Bhikkhu Sunakkhatta, a former Licchavi prince, once enquired of the Buddha whether all the bhikkhus who came to the Buddha and declared their attainment of Arahatship actually attained it. The Buddha said some of them actually did attain Arahatship whereas some deceived themselves; again others claimed Arahatship, knowing full well that they were not entitled to it, simply to trouble him with unnecessary questions. The Buddha then taught him the essential dhamma in which one must become accomplished before one could claim Arahatship.

(6) Anenja-sappaya Sutta

This discourse was given by the Buddha while he was staying once at Kammasadhama, in the country of the Kurus. The Buddha explained to the bhikkhus the dangers of enjoying sensual pleasures, which were transitory, empty and deceptive. He said he had shown them the path leading to imperturbability (Anenja-sappaya), to the realm of Nothingness, to the realm of Neither Consciousness nor Non-Consciousness, and ultimately to Nibbana. He then urged the bhikkhus: "GO to the forest, to solitude. Strive hard in meditation."

(7) Ganakamoggallana Sutta

The Buddha was once asked by the Brahmin Gankamoggallana whether there were systematic rules, practices and methods in his Teaching, just as there were training rules, manuals, guidances in various branches of worldly knowledge. The Buddha told him about the Dhamma giving details about precepts to be observed, disciplinary rules to be followed, various concentrations to be developed and jhanas and pannas to be achieved step by step.
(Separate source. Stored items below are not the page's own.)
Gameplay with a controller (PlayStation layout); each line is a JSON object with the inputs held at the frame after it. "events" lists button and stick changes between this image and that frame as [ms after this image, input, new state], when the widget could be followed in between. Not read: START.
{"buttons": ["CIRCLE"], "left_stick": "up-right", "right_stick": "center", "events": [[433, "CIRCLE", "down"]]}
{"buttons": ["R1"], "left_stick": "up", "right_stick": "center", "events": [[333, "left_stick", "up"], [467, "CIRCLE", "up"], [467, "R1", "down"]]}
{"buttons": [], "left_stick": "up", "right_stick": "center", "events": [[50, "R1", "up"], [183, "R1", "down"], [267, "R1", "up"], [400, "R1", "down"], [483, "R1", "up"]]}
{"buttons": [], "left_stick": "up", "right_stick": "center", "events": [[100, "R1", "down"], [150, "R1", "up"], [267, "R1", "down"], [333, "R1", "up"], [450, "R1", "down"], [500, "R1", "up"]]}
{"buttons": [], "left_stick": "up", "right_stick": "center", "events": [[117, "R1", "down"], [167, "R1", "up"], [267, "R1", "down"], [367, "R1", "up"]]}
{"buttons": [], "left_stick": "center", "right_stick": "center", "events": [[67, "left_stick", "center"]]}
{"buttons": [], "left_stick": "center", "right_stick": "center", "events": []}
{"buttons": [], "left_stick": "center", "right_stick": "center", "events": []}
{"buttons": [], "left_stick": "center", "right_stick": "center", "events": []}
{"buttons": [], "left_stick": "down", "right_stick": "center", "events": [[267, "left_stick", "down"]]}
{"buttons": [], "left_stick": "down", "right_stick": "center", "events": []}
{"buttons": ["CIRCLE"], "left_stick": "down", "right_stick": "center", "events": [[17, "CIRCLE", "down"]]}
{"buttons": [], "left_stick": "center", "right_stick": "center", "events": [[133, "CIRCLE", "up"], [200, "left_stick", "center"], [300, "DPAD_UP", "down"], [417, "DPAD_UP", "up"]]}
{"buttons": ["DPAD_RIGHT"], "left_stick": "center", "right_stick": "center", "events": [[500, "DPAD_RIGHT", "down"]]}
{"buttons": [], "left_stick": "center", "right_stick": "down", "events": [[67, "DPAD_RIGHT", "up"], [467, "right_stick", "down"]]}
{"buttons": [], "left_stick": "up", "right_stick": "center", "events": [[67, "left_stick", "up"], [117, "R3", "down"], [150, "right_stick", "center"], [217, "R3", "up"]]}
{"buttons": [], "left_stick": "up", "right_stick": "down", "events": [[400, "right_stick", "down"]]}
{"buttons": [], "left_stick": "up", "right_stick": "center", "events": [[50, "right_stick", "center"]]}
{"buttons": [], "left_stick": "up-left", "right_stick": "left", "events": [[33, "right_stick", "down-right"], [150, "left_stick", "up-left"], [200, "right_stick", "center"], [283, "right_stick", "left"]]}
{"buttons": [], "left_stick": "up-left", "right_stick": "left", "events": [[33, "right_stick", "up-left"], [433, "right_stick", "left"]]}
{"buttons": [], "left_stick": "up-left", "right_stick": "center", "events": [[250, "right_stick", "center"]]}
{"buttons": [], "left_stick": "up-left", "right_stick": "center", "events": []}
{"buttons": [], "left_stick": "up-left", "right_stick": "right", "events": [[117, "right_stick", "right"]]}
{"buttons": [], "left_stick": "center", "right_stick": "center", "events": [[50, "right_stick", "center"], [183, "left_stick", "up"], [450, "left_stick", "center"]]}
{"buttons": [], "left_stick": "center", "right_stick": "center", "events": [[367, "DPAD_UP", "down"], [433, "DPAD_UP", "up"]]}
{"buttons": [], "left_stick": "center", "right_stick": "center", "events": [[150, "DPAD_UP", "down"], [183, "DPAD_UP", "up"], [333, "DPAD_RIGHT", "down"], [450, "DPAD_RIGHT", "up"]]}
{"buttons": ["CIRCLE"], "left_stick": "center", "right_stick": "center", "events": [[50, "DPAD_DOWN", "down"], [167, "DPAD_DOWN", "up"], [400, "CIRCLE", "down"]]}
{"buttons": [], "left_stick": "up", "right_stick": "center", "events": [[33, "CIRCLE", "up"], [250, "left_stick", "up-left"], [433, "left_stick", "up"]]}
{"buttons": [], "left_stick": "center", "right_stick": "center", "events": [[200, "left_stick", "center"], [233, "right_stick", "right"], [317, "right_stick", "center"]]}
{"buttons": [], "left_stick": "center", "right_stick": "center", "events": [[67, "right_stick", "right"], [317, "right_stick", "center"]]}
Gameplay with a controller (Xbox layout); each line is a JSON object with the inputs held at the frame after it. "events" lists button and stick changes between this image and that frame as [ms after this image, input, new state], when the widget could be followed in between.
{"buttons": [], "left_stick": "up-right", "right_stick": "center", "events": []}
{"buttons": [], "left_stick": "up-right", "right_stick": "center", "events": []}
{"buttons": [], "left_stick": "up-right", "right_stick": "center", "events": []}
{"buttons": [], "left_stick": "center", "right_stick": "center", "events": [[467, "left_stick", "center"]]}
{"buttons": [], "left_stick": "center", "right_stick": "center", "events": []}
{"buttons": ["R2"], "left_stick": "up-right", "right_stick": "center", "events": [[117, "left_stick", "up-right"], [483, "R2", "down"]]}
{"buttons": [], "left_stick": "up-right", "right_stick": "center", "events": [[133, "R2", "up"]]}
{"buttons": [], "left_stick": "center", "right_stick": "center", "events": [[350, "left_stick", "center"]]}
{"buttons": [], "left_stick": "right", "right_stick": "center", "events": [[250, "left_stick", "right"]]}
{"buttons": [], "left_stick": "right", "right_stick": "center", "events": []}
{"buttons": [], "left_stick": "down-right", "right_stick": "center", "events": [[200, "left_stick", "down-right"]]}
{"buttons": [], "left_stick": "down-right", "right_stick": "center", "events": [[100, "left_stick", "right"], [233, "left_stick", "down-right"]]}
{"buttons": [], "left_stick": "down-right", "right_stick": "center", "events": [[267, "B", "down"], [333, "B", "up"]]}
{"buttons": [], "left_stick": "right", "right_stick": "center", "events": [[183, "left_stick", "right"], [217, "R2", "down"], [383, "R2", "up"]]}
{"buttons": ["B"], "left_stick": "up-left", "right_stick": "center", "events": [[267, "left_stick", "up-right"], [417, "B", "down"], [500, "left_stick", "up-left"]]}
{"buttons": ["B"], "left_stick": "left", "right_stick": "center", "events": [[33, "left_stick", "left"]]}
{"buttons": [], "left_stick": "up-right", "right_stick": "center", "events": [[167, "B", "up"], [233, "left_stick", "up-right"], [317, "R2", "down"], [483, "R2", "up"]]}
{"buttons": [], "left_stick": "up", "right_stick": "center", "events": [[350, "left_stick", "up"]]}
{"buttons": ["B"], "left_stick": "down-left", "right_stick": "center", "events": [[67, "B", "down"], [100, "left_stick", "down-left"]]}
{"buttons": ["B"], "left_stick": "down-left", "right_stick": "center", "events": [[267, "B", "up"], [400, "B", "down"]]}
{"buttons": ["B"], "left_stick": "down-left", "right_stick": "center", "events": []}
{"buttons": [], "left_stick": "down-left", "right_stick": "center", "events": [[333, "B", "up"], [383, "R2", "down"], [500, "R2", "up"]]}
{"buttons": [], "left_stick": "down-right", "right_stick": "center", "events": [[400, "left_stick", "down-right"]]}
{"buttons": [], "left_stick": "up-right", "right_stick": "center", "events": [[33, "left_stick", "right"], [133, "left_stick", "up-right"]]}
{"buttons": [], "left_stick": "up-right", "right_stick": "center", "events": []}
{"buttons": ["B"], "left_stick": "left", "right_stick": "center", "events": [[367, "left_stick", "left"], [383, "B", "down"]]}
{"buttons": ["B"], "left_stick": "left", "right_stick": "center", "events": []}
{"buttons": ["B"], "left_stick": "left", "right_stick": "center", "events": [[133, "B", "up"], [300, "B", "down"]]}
(8) Gopakamoggallana Sutta

The leading brahmins of Rajagaha asked the Venerable Ananda whether the Buddha had appointed a particular thera to be the head of the Samgha after he passed away. Ananda informed them there was no such person. No person could substitute the Buddha. They wanted to know then if the Samgha had agreed upon a certain bhikkhu to be their head. When Ananda told them there was no such person, they wondered how the Samgha could remain in agreement and unity. Ananda then explained to them that they had indeed refuge in the Dhamma and how the Samgha of each locality recited together the Patimokkha, the summary of disciplinary rules, every half month.

(9) Mahapunnama Sutta

The Buddha was sitting in the midst of a large number of bhikkhus out in the open on a fullmoon night. All the bhikkhus were intently engaged in meditation. The silence of the night was broken by the oldest of the meditating bhikkhus who, with the permission of the Buddha, asked him about the five aggregates of grasping, how craving developed with respect to each aggregate, and how craving would cease. The Buddha explained each point raised by the bhikkhu to the great benefit of the assembled Samgha.

(10) Culapunnama Sutta

This discourse was given on how to differentiate between a good man and a bad man, with detailed description of the characteristics of good and bad man.

II. Anupada Vagga

(1) Anupada Sutta

This discourse was given at Savatthi. The Buddha brought out in full detail the virtues of one of his two Chief Disciples, the Venerable Sariputta, extolling his wisdom which was extensive like the big earth, describing how, unlike other ordinary disciples who had attained arahatship, the Venerable Sariputta went through the practices for development of sila, samadhi and panna in a very thorough manner, step by step, contemplating very intensely on the minutest phenomenon of 'arising and perishing' until he gained the highest goal of the holy life. The Buddha explained also how the Venerable Sariputta was fully accomplished in the Dhamma to deserve the honour of being a Chief Disciple of the Buddha.

(2) Chabbisodhana Sutta

The Buddha said that when any bhikkhu claimed to the attainment of Arahatship, his claim should not be admitted or rejected outright. His claim should be carefully scrutinized according to the guiding principles provided in this discourse.

(3) Sappurisa Sutta

This describes how a good, worthy man is to be distinguished from a bad, unworthy person enumerating twenty six characteristics by which each individual is to be judged.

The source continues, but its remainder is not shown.